In aggressive mimicry, signals, camouflage, lures and other strategies are employed in order to create the illusion that the predator is harmless. The promise of sustenance or mating opportunities are often used. A predator using aggressive mimicry may disguise itself as a willing mate in order to lure prey close to it, or as a more harmless creature than it really is. Pathologically narcissistic people often use mimicry to appear as if they are something other than what they are in order to gain necessary relationships. Like all other living things that use mimicry, they do it in order to survive. Without the validation given to them by others through attention, they cannot sustain any self-worth. Human beings with no self-worth bottom out and suicide becomes a very real threat. Narcissistic people are in constant danger of bottoming out, so securing a supply of validation is very important. This is not necessarily anything they are doing intentionally, any more than any other living creature does. It's how they work. They have learned that the only way they can get their needs met is through mimicry and camouflage. Their behavior has adapted accordingly, and in most cases is not a deliberate act, any more than the crocodile is intending to look like a floating log. That doesn't mitigate the inherent danger here and it absolutely does not excuse any abusive behavior, but understanding the mechanics of the motivation helps people understand what they are dealing with so that they can make informed choices.

Narcissists understand the difference between right and wrong. They just don't think the behavior is wrong for them because hey, they have to survive. If you had to steal food to eat, would it matter to you that stealing was wrong? Probably not all that much, right? Not if you were literally starving. This is the situation that the pathologically narcissistic person finds themselves in, and whatever maladaptive coping mechanisms or behaviors they have grown into are all considered justified under the umbrella of survival. If it's substance abuse, if it's lying, if it's cheating, if it's gaslighting, if it's raging, if it's violence... doesn't matter. Many are in denial they are doing these things anyway, and if forced to acknowledge any of it, it will be dismissed as inconsequential when compared to the reason why they felt they had to do it.

This is one of the most confusing things about narcissism. The behavior looks aggressive to others, but it feels defensive to the narcissist. This results in very, very different narratives about what has transpired in any situation. With the exception of some high-functioning antisocial personalities, virtually all of the behavior of pathologically narcissistic people is reactionary and defensive. The problem is that many times they are actually reacting to their own feelings, rather than anything other people have actually done. Because they are either unwilling or unable to confront that fact, the result is what looks like - and frankly, what is - repeated vicious, unprovoked attacks against other people.

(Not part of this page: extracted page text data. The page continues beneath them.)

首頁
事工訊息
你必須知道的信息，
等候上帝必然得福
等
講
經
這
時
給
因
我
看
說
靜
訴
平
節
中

This often helps to create the perception that the narcissist is deliberately cruel just for cruelty's sake. And some probably are.

However, it's important not to misunderstand what is actually going on here. It's one thing to believe that someone is being mean or cruel just because they want to, and that that is the sole motivation. That's horrible, but the danger of that belief is that it's also something a person might believe could possibly be changed if circumstances, feelings or situations were to change. We hear it all the time: "If I could just prove to the narcissist, if I can just show them, if I can make them see... they'll stop acting this way." But when someone is behaving this way because they view others as sources of sustenance and therefore believe their very survival depends on it, that is a very different situation. It changes the parameters of the discussion.

There will always be those who believe that pathologically narcissistic people are intentionally plotting to hurt and scheme and destroy others for fun. Some of them undoubtedly are. But in the end, it isn't even important. What matters is understanding that even at the very least, the best that can be hoped for is that the cruelty isn't intentional, because you just don't matter at all.